Mera sighed, her nose wrinkling.
"I hate Monuco."
John blanched. Monuco was John's mentor, his idol. Mera could almost see the proctors' tabulating machineries whirl, adding her opinion of Monuco to their charts. She played off the remark as casually as she could, suppressing an urge to run, to leave John and the coffee shop behind and start life over somewhere else. At last John's face transfigured, his furrowed brows softening as he received feedback from the analysis.
Quoting Monuco herself, Mera silently recited: 'Hate is an emotion capable of creating good Art.' They're going to let it slide.
"Actually, I prefer Figueroa or Novis myself," John said at last, smoothing things over. "Monuco's really not much of an aesthete. His talent has always been organization, administration and promotion. Novis has got that cool leeching and bloodletting thing going on. Did you catch Figerao's barn burnings? Novel way to deal with vagrant cattle poachers. Build them a place to sleep, wait until they're comfortable, then set it on fire. Might be a tad disproportionate to the crime but the screams are sure poignant. Too bad his ratings don't reflect his genius."
"He might catch you then."
John smiled but didn't reply.
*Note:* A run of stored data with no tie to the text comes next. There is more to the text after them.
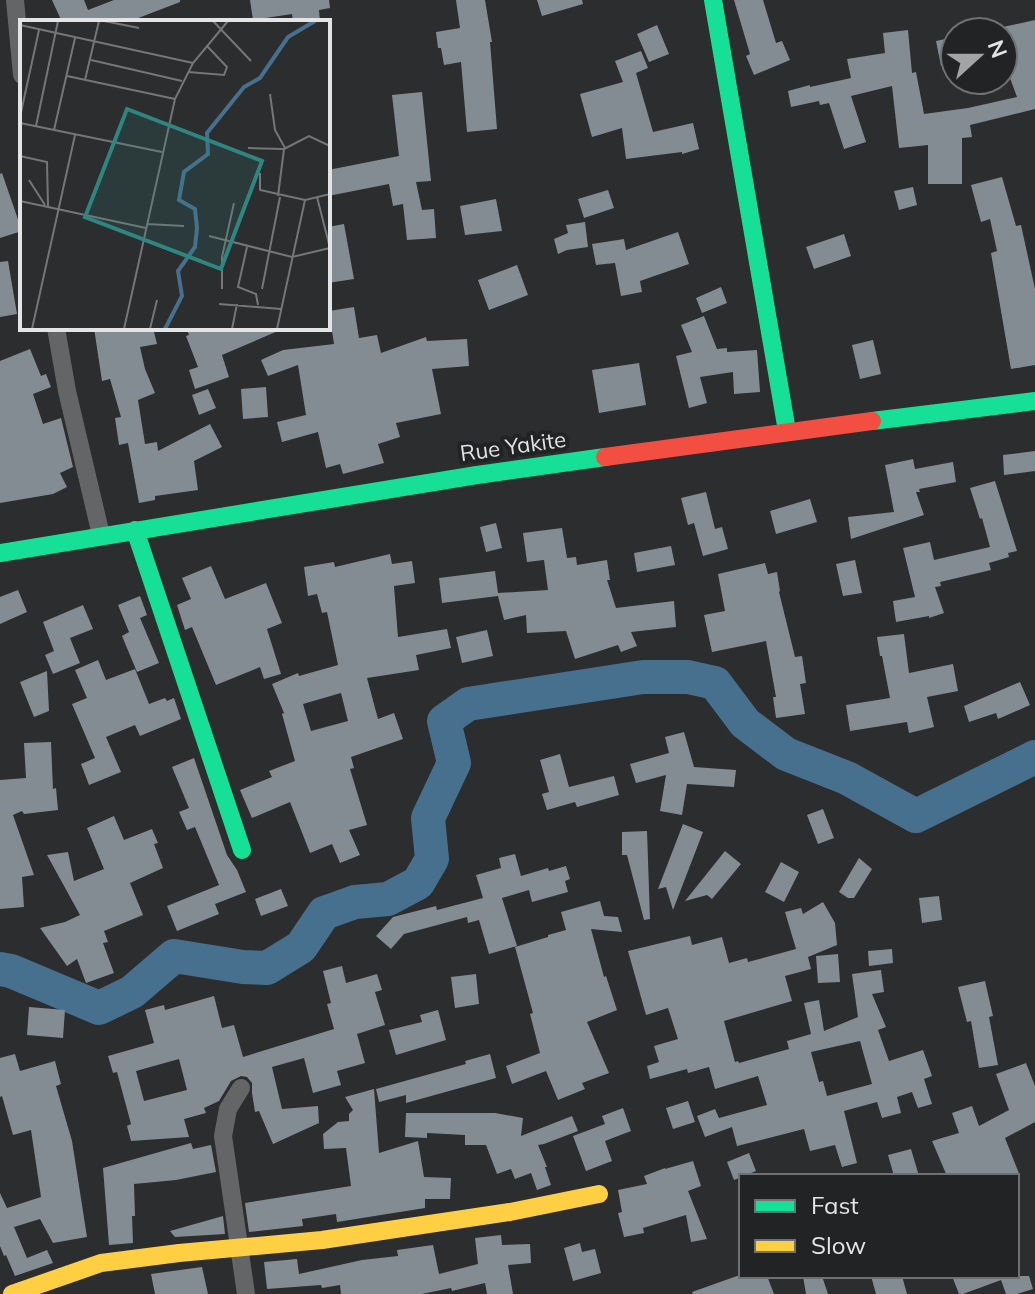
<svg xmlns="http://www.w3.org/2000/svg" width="1035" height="1294" font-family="Mulish,sans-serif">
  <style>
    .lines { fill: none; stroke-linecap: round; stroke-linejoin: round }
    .river { stroke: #476f8e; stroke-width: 34 }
    .building { fill: #848c93; fill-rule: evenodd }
    .street { stroke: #646566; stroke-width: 18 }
    .fast { stroke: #16e098; stroke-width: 18 }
    .slow { stroke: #ffcf43; stroke-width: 18 }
    .jam { stroke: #f24e42; stroke-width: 18 }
    .labels { text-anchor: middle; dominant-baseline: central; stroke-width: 8; stroke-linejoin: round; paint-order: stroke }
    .street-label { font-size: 22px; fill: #e2e4e5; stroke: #212325 }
    .inset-river { fill: none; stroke: #476f8e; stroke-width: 4 }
    .inset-road { fill: none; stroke: #747677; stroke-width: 2 }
    .view { fill: #2f8680; fill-opacity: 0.15; stroke: #2f8680; stroke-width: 4 }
    .inset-edge { fill: none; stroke: #e2e4e5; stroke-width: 4 }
  </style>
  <rect width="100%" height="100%" fill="#2b2d2e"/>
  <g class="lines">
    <path class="river" d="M0 969 11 971 99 1008 132 992 174 956 243 967 267 968 301 947 324 913 355 902 388 899 418 883 432 859 428 818 454 763 444 721 468 704 643 677H688L715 683 745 723 786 754 847 778 916 816 1035 757"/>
  </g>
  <path class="building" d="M52 0H84L88 10 114 0H180V2L128 22H62Z
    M250 0H329L330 8 319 10 320 22H293L292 14 253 20Z
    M456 0H485L492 42H490L497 129 467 132 461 62 444 65 441 48H438L436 32 460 28Z
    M537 0H582L583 4 542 16Z
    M734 0H763L776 43 782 41 790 60 754 75 746 56 750 54Z
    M1035 20V109L970 125 972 137 962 138V184H928V145L899 148 892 86 851 96 866 142 844 149 829 103 820 105 819 101 791 107 788 91 810 85V87L851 78 847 59 885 53 883 33 908 30 912 73 916 72 924 114 968 108 1017 97 1003 59V27Z
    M657 25 669 54 649 62 637 34Z
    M955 37V63L941 66 936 41Z
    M641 51 648 68 636 73 653 132 693 123 699 149 682 154V152L626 159 622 128 592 137 580 94 623 82 615 61Z
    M422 92 431 181 416 182 422 210 434 209 436 238 407 240 403 204 393 206 389 184 328 196V170L399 156 392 95Z
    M2 173 22 231 0 238V174Z
    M1002 177 1016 226 1021 225 1035 289V365L1011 369 991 253 997 251 990 219 981 222 971 185Z
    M913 187 917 205 899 210 894 191Z
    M608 190 614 208 584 218 578 199Z
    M496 199 502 231 465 235 460 206Z
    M585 222 588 247 567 250 558 254 554 239 568 233 566 225Z
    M344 224 354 279 328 283V227Z
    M678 232 689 264 640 281 642 292 621 296 615 263 596 265 592 244 624 239 626 250Z
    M844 234 851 256 814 269 806 247Z
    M8 261 17 314 0 317V262Z
    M517 265 528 295 489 310 478 280Z
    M721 287 727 303 702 313 696 298Z
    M354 307 359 338 377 335 381 353 426 337 427 341 467 339 469 366 432 369 441 414 396 423 400 437 378 444 384 463 343 474 340 464 326 468 318 432 282 442 277 422 306 415 298 365 268 376 261 360 283 350 334 344 329 311Z
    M704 316 717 349 727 348V352L757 350 760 392 734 394 733 372 700 377 707 403 689 408 676 356 692 352 681 325Z
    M94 328H153L157 344 140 347 145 369 155 393 138 400 145 444 157 442 158 451 210 424 222 447 194 461 198 490 155 496V500L139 503 128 443 119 445 115 418 121 417 110 379 102 381Z
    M186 328H285L222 355 229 377 195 389 189 370 198 367 186 336 189 335Z
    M873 340 881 374 860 379 852 345Z
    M30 349 41 376 46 374 51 387 33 394 43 424 61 418 73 467 60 473 67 487 53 494 0 503V361Z
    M639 363 646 405 599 413 592 370Z
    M266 387 268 417 243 419 241 389Z
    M208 389 216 408 199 415 192 395Z
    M1035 451V471L1004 475 1003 455Z
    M913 459 915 469 953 462 956 482 919 489 920 492H916L924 515 851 539 848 517 894 512 885 465Z
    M995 481 1017 551 1008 553 1009 557 989 563 991 570 940 582 941 586 935 587 944 613 929 618V616L896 622 893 601 915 597 903 548 930 542 934 560 990 547 982 518 980 519 970 488Z
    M706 492 715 529 722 527 728 549 703 556 694 523 688 525 681 498Z
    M810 499 817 522 776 534 770 511Z
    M496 523 502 548 486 552 480 527Z
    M562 528 567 558 576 557 577 565 607 560 610 580H607L616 608 674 601 676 627 631 632 637 646 621 652 618 645 575 659 566 631 527 633 526 615 504 620 498 596 442 603 439 578 495 571 498 593 548 590 544 560 527 562 523 533Z
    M671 546 675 565 637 572 634 553Z
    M390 554 392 564 412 561 415 583 394 586 398 637 447 629 451 648 416 655 419 670 367 678 378 719 394 713 403 739 351 757 354 768 350 769 367 825 349 830 360 855 340 863 332 844 310 853 290 802 252 818 240 790 272 777 269 771 295 761 282 714 284 713 272 684 298 673 299 676 338 665 327 612 322 613 317 594 308 596 304 567 334 562 335 567ZM341 693 348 721 311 731 303 704Z
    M855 560 862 593 843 596 836 564Z
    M765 563 768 574 777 572 780 591 779 592 795 657 802 656 806 683 800 684 805 714 776 718 773 697H776L766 641 712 652 704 615 725 611 718 574Z
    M211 566 225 599 266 583 282 623 267 629 281 674 264 679 260 667 216 685 192 627 185 630 177 605 191 599 182 578Z
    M18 590 27 612 0 624V597Z
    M140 596 147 615 140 618 159 663 137 672 122 636 129 632 118 605Z
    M83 605 93 629 70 638 80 663 53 674 45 655 54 651 43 622Z
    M487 630 493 656 462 663 456 637Z
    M904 634 909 673 953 664 958 691 927 697 934 727 909 733 907 722 850 731 846 705 890 698 882 656H880L877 637Z
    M98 660 106 680 135 669 149 704 165 698 167 701 174 698 181 719 140 736 135 725 106 737 121 772 89 785 81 764 95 758 72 704 87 698 75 670Z
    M47 671 49 711 34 717 20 682Z
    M1020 682 1030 705 998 719 996 713 969 722 964 706Z
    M684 732 694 767 736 770 734 787 687 784 682 815 660 811 666 775 636 783 630 764 669 753 665 737Z
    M51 742 53 789 56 788 58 810 24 814 22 811 13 815 34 875 22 877 24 907 0 909V780L26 778 24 743Z
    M560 754 569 787 614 776 619 795 577 807 575 802 547 810 542 794 549 792 540 760Z
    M194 758 227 855 237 870 246 892 215 904 219 914 177 931 167 906 219 885 195 827 187 830 179 812 189 808 172 767Z
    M823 809 834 838 818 844 807 815Z
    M114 816 124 840 152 829 158 843 154 844 163 868 130 883 143 915 104 931 108 942 103 943 114 973 86 983 77 959 67 966 40 928 65 922 80 915 47 855 68 852 74 881 104 869 87 828Z
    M683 824 703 832 673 910 666 887 658 889Z
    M647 831 650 919 644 920 627 855H622V832Z
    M725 851 741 864 712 899 707 895 685 901Z
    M515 854 521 876 548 868 549 871 566 866 570 879 565 881 568 892 532 902 529 890 502 898 517 946 489 954 479 920 468 923 467 917 404 934 391 949 376 936 393 917 436 906 437 910 483 898 476 875 501 868 499 858Z
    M859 858 872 869 854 898H848L839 892Z
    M781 862 799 872 784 902 765 892Z
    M281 889 288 906 261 916 255 899Z
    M939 896 942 920 922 923 919 898Z
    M600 901 604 916 618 917 622 932 591 929 604 977 606 976 617 1010 587 1022 609 1073 582 1083 585 1089 558 1100 546 1071 512 1084 506 1066 540 1053 530 1014 533 1013 515 947 548 937V935L566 930 561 912Z
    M823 902 835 923 837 945 808 957 811 969 785 976 792 1001 724 1021 735 1062 738 1061 739 1063 789 1049 787 1041 811 1034 804 1003 819 1000 824 1031 858 1017 852 974 881 970 884 992 872 994 886 1027 878 1030 889 1061 923 1050 932 1076 924 1079 932 1104 918 1108 912 1092 897 1097 901 1113 882 1118 877 1102 844 1111 857 1163 842 1167 835 1145 810 1151 804 1129 737 1146 732 1127 705 1137 697 1116 715 1109 719 1118 767 1105 758 1076 715 1089 709 1067 688 1073 687 1069 650 1079 647 1066 659 1062 654 1046 678 1039 668 1008 646 1015 628 951 690 936 692 945 722 937 729 963 747 958 748 962 796 949 785 912 801 908 803 914ZM860 1041 872 1084 827 1096 823 1081 819 1082 811 1052Z
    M892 949 893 963 869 966 868 951Z
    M838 954 840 982 818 983 816 956Z
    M342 966 346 983 377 974 382 990 375 992 385 1025 357 1034 365 1063 337 1071 341 1085 313 1093 304 1058 272 1067 282 1109 318 1106 319 1123 273 1144 259 1111 255 1112 252 1093V1083L247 1077 241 1076 231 1081 219 1101 204 1108 206 1113 184 1119 189 1137 131 1141 127 1126 131 1124 117 1072 113 1073 108 1056 154 1043 145 1010 164 1005 165 1010 214 996 222 1028 234 1025 243 1057 334 1029 327 1004 331 1003 323 971ZM179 1059 187 1090 144 1101 136 1071Z
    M476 974 479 1004 455 1008 451 977Z
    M985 981 993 1016 989 1017 998 1065 979 1068 971 1021 967 1022 958 987Z
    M29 1007 65 1010 63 1038 27 1035Z
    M438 1010 446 1040 396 1055 389 1030 422 1022 420 1015Z
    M15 1054 20 1071 55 1061 61 1084 56 1086 72 1141 87 1237 53 1243 40 1219 14 1227 27 1258 47 1250 53 1263 15 1276 6 1255 4 1256 0 1246V1193L7 1208 41 1197 31 1130 13 1135 2 1096 0 1097V1058Z
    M490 1054 496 1078 406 1103V1095L379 1102 376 1089 466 1064 465 1061Z
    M1026 1063 1035 1086V1122L1005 1138 1020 1176H947L932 1141 959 1133 952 1113 972 1106 979 1126 1009 1110 996 1074Z
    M374 1089 379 1153 418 1141 424 1177 451 1178 450 1199H425V1208L337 1222 336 1214 302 1219 303 1226 249 1232 245 1203 351 1186 346 1148 324 1149 323 1134 338 1122 349 1121V1114L353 1110 345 1097Z
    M688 1101 695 1122 673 1129 666 1108Z
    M623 1108 631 1131 605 1141 612 1161 586 1171 573 1136 605 1124 602 1116Z
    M406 1113H495L523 1118 521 1136 572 1116 578 1131 544 1144 538 1145 547 1167H545L551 1185 537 1190 531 1173 515 1179 511 1169 497 1174 486 1145H465V1135L427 1133V1138L405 1137Z
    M191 1143 193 1149 211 1145 216 1172 176 1180 134 1184 135 1216H132L133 1243 109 1245 103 1168Z
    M911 1149 919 1176H894L888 1155Z
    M749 1153 756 1171 734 1180 727 1162Z
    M693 1161 701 1186 688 1191 707 1239 691 1242 686 1215 643 1228 644 1233 624 1237 618 1213 622 1212 618 1190 647 1184 644 1176 665 1168V1169Z
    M223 1216 225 1234 175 1237 170 1231Z
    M501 1235 502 1245 530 1244 531 1263 508 1265 513 1294H487L485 1283 452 1291 451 1288 422 1294H341L340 1285 322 1288 321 1285 267 1289 264 1262 297 1259 299 1274 362 1260 398 1256 397 1250 433 1245 439 1274 478 1264 475 1238Z
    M580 1243 582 1252 595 1249 601 1273 573 1281 564 1248Z
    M202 1267 208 1294H155L151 1274Z
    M737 1276H767L774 1294H693L692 1292Z
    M803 1276H822L828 1294H806Z
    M871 1276H902L907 1294H876Z
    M952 1276H1029L1033 1289 1017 1294H1006L1001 1280 963 1294H959Z"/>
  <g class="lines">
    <path class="street" d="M15 0 22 75
      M56 328 67 391 101 535
      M241 1088 228 1109 223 1136 246 1294"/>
    <path class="fast" d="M713 0 787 431
      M872 421 1035 401
      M135 530 242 850
      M0 553 477 475 605 457"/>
    <path class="slow" d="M12 1294 101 1263 179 1253 322 1240 510 1212 599 1194"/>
    <path class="jam" d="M605 457 872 421"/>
  </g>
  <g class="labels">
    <g class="street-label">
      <text transform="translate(513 446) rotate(-8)">Rue Yakite</text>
    </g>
  </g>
  <g transform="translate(20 20)">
    <rect width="310" height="310" fill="#2b2d2e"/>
    <path class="inset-river" d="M145 309 162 276 158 251 175 227 177 208 175 189 159 180 164 152 188 134 187 113 224 67 240 58 268 17 295 1"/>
    <path class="inset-road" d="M84 1 119 8M193 1 231 41M0 5 173 43M71 40 162 61M168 52 204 55 207 47 187 26M47 56 155 79M65 60 79 1M250 74 255 110 265 128M0 97 19 10M0 103 142 132M16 106 38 1M34 110 55 18M228 128 263 129M0 136 27 142 28 186M240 153V170L285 180M9 160 25 185M258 176 264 129 289 116 310 126M297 177 310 228M0 181 126 208M127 204 164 206M189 216 272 237 310 228M227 227 218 267 236 274 238 285M202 269V237L214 183M242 269 260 177M199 284 261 289M12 309 55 115M104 309 155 79 173 43 208 1M130 309 137 280M212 309 217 284M257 309 285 180 310 174"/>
    <path class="view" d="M107 89 242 141 201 249 65 197Z"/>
    <rect width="310" height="310" class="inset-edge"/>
  </g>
  <rect x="739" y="1174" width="280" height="104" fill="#212325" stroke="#6e7072" stroke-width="2"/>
  <rect x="755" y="1200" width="40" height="12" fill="#16e098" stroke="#6e7072" stroke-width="2"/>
  <text x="811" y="1214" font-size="24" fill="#e2e4e5">Fast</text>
  <rect x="755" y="1240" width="40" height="12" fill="#ffcf43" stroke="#6e7072" stroke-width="2"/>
  <text x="811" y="1254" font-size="24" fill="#e2e4e5">Slow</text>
  <g transform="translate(979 56) rotate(69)"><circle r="38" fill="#212325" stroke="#6e7072" stroke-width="2"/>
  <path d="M0-6L14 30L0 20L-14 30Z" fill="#a2a4a5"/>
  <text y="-12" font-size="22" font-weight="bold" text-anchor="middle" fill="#e2e4e5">N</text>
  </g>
</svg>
The following silence was awkward not because of the prideful way he accepted Mera's bit of teasing flattery but because of the probing look he turned on her.
She blinked.
An image of her father stole into her mind. It was early morning. Between velvet curtains a ray of sunlight struck the polished parquet floor of a dance hall. Which dance hall, Mera couldn't tell--it was an amalgamation, the memories of her whole childhood collapsed into a single scene. The white-clothed tables were empty, all except the one over which balding Milton slumped. He didn't notice the little girl in her nightgown coming down the back stairs from the hotel above until it was too late.
"What's that, daddy?" she asked, touching a slip of blue paper he held.
Milton startled to attention.
"Forgive me, Mera, my baby," he said, running his hand along her cheek. "I'm sorry. I'm so, so sorry."
Mera forced the memory away. She scrambled to find and latch her emotions onto something else, anything else. At last, only moments ahead of a telltale rush of sentimentality that her governor would surely detect, her mind jumped back into the present and focused on John's disturbing gaze.
My God, she thought as loudly as she could, channeling all her burgeoning fear and love into the observation, he *likes* me.
She swallowed a tiny lump of anxiety that tickled the back of her throat and let herself return his smile with as much glittering openness as she could muster.
I might as well dive in, she told herself.
Then, lying, she answered his earlier question, "I'm a hedonist. That's really the deep down reason I want to be an Artist. I consider the Eighth Art the ultimate way to live for pleasure; the only lawful way to take that pleasure at someone else's expense."
This surprised John, but pleasantly so. Again, Mera could almost see the proctors computing her words somewhere deep in their catacombs, connected through the ether to John's eyes, ears, fingers and tongue. They knew what he knew. And, because of her governor, they knew what she felt too. She had to fool both John and herself in order to fool them. Briefly and emotionlessly, she wondered whether such a bold claim as hedonism would do her harm or earn points. Either way, it followed the plan she had set for herself. It was bait and camouflage both.